If we put Eichmann up against Verdoux certain facets of the film snap into place. I believe that, when Chaplin loaded Verdoux's mouth with clichés, he knew exactly what he was doing. When Verdoux's son plays a little too rough with the household cat, Verdoux chastises him, "Violence begets violence, son." I don't think his self-justifications at the end of the film are meant to be any less deluded, and that Chaplin wasn't far off when he called Verdoux "the cleverest and most brilliant film of my career." A penchant for cliché was the defining quality of Eichmann. "As long as he was capable of finding, either in his memory or on the spur of the moment, an elating stock phrase," Arendt wrote of Eichmann, "he was quite content." She could have been writing of Verdoux. And the complaint about Verdoux, echoed by many modern critics, that Chaplin relies too heavily on cutaways of trains—obviously this takes on an eerie resonance. The trains don't just refer, obliquely, to the Holocaust; they also symbolize order, industrial progress, rationality—all things that found themselves under attack in the counter-enlightenment thought that gestated in the Frankfurt School and bubbled over to the surface of American culture about 20 years after Verdoux was made. The train wheels are sister objects to the gnashing machinery that chews up and spits out the Little Tramp in Modern Times.

5.

The counterculture that embraced Eichmann in Jerusalem found an academic arm in psychiatrists like R.D. Laing and Thomas Szasz, and in philosophers like Michel Foucault and Gilles Deleuze; people who argued, among other things—and yes, I'm abstracting some general sentiments from a broad, heterogeneous group of thinkers—that what society called insanity, maladaptation, was actually a valid way of life and that what society called sanity was in fact madness or worse. That we are all potential Eichmanns, because every regime is a fascist regime, different only in the extent to which methods of control are hidden. (It's worth pointing out that the title of AMC's Mad Men, which offers a view of the early 1960s from the perspective of the later 1960s, is no accident.) Critics of these thinkers tended to regard these ideas as unprecedented, a kind of radical anti-culture—and proponents of this thought, with a natural sense of self-promotion, often nodded along. But how new was this kind of thinking? How unprecedented were the 1960s? That one can find premonitions of this thought in the realm of high modernism—and in art and philosophy generally—is beyond dispute. That one can find premonitions in popular culture is more interesting. Certainly this attitude toward madness and sanity, adaptation and maladaptation, finds its popular apotheosis in the 1950s in the pop writing of the Beats, but it goes back much further than that; one can see it at work in many of the comedies that came out of early Hollywood, particularly in the work of the most popular entertainer who ever lived, the first universally recognizable symbol in the global village: Charles Spencer Chaplin. Issues of sanity and madness were on Chaplin's mind when he made Verdoux. In an interview, he called Verdoux a "madman," and said, "When a thing is overstated it becomes ridiculous. This is the salvation of man's sanity." At the press conference for Verdoux, Chaplin stated, "We are going to grow up a bunch of neurotics."
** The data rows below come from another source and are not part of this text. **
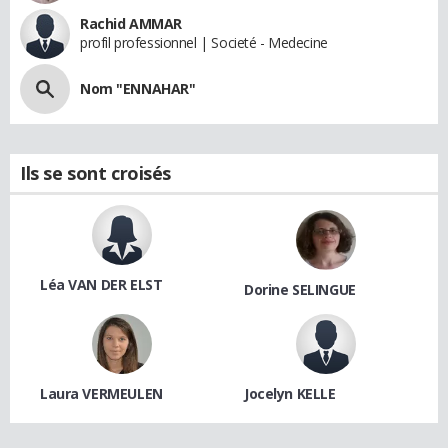
Rachid AMMAR
profil professionnel | Societé - Medecine
Nom "ENNAHAR"
Ils se sont croisés
Léa VAN DER ELST
Dorine SELINGUE
Laura VERMEULEN
Jocelyn KELLE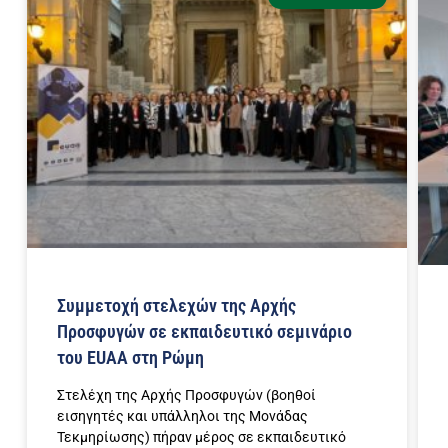
Συμμετοχή στελεχών της Αρχής
Προσφυγών σε εκπαιδευτικό σεμινάριο
του EUAA στη Ρώμη
Στελέχη της Αρχής Προσφυγών (βοηθοί
εισηγητές και υπάλληλοι της Μονάδας
Τεκμηρίωσης) πήραν μέρος σε εκπαιδευτικό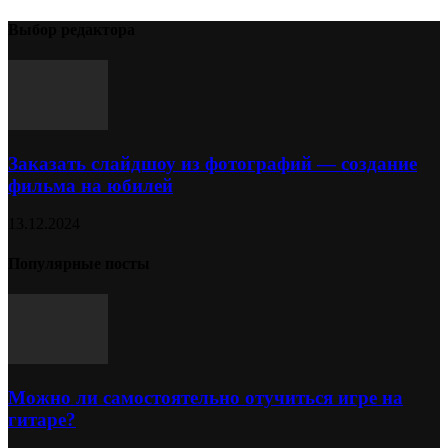
Выбор редактора
Заказать слайдшоу из фотографий — создание
фильма на юбилей
13.12.2024
Популярные посты
Можно ли самостоятельно отучиться игре на
гитаре?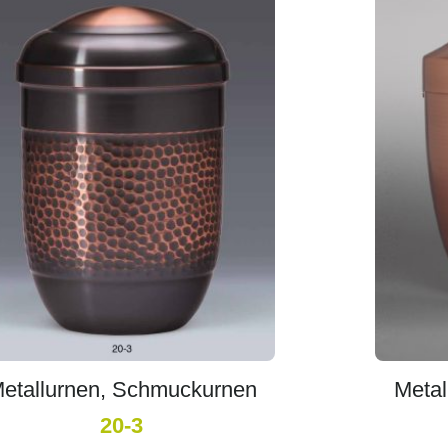
etallurnen, Schmuckurnen
Metal
20-3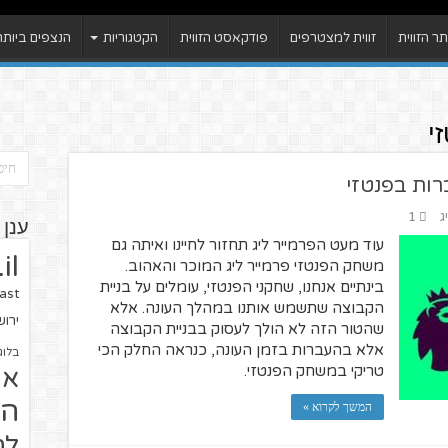
 הזווית
זווית למצטרפים
פודקאסט הזווית
הקטגוריות
הנצפים ביותר
י
רות בפנטזי
ג
1
ענן 
עוד מעט הפרמייר ליג תחזור לחיינו ואיתה גם
il
משחק הפנטזי פרמייר ליג המוכר והאהוב.
בינתיים אנחנו, שחקני הפנטזי, עומלים על בניית
ast
הקבוצה שתשמש אותנו במהלך העונה. אלא
ירו
שהטור הזה לא הולך לעסוק בבניית הקבוצה
אלא בהעברות בזמן העונה, כנראה החלק הכי
בלוג
טריקי במשחק הפנטזי.
או
הז
המשך לקרוא »
לח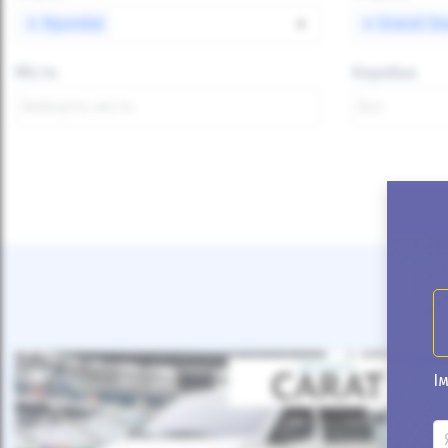
×
Hyundai
×
×
Grand St
Місто
Коробка
Ім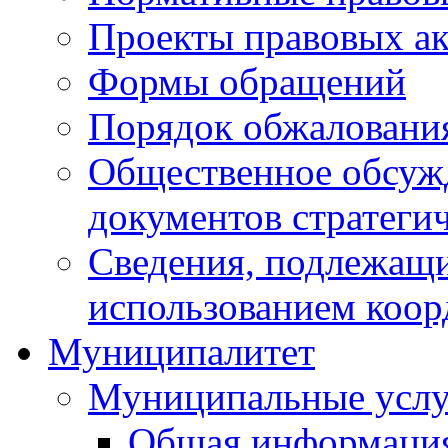
Проекты правовых ак
Формы обращений
Порядок обжаловани
Общественное обсуж
документов стратеги
Сведения, подлежащи
использованием коор
Муниципалитет
Муниципальные услу
Общая информаци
Bazin is right when he says, "Monsieur Verdoux casts a light on Chaplin's world, sets it right and gives it a new significance." Verdoux is superadapted and he's a madman. The Tramp is maladapted—and if we follow the logic insisted on by Bazin—he is supremely sane. James Agee—who a colleague once described as "a sort of hippie a generation prior to the hippie era," and who, a friend noted, "got more delight out of factory-second sweaters and a sleazy cap than a straight dandy does from waxed calf Pearl shoes"—said that the Tramp "indicates what is obviously the good way to live: to live that way would mean a complete ‘withdrawal from the world' for each individual; would mean the destruction of the world as is."